### [What is needed]
Please copy out every line in the records below that includes the word "קנאה".

◆ ◆ ◆

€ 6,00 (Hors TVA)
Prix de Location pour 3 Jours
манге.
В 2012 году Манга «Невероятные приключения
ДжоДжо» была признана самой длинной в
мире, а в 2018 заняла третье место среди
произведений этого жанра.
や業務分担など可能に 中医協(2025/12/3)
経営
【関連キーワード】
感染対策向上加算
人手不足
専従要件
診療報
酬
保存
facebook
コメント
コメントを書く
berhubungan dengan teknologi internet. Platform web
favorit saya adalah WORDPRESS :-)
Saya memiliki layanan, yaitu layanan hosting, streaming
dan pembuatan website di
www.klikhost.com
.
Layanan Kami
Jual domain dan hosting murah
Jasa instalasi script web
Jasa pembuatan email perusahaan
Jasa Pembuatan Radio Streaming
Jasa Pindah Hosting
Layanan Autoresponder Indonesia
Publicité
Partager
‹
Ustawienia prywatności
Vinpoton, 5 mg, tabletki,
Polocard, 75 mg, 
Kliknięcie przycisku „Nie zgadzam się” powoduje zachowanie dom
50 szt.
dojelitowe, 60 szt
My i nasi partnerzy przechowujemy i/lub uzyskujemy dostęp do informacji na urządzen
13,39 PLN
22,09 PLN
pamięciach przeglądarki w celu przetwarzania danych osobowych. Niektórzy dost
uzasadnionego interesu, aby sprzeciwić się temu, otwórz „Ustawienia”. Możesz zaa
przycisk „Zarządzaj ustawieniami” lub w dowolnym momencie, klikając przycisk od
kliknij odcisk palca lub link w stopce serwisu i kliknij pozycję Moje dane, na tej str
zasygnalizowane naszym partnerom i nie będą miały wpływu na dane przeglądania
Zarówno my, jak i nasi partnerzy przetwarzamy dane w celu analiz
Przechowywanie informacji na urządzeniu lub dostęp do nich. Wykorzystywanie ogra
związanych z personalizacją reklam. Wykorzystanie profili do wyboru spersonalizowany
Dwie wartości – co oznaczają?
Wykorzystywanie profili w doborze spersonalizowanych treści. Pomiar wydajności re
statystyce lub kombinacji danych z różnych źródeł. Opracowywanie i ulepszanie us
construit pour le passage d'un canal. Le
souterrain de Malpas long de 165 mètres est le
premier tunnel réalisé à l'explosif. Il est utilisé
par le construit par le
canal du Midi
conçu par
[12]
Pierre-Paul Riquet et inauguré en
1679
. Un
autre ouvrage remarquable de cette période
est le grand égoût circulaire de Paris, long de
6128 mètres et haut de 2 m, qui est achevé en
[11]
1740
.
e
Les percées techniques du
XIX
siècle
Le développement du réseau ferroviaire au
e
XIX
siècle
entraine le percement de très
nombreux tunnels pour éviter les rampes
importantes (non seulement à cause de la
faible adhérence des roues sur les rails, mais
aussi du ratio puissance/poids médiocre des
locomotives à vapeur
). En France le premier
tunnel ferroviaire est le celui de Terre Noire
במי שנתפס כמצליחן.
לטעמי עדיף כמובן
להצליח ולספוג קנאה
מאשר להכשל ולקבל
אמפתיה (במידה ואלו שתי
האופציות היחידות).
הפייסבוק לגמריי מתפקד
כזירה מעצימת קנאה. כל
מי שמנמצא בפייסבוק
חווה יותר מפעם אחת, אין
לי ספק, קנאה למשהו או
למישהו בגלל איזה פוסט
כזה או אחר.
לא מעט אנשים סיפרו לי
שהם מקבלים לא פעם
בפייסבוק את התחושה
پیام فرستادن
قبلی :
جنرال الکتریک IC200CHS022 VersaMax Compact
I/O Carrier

◆ ◆ ◆

### [Written response]
להצליח ולספוג קנאה
כזירה מעצימת קנאה. כל
לי ספק, קנאה למשהו או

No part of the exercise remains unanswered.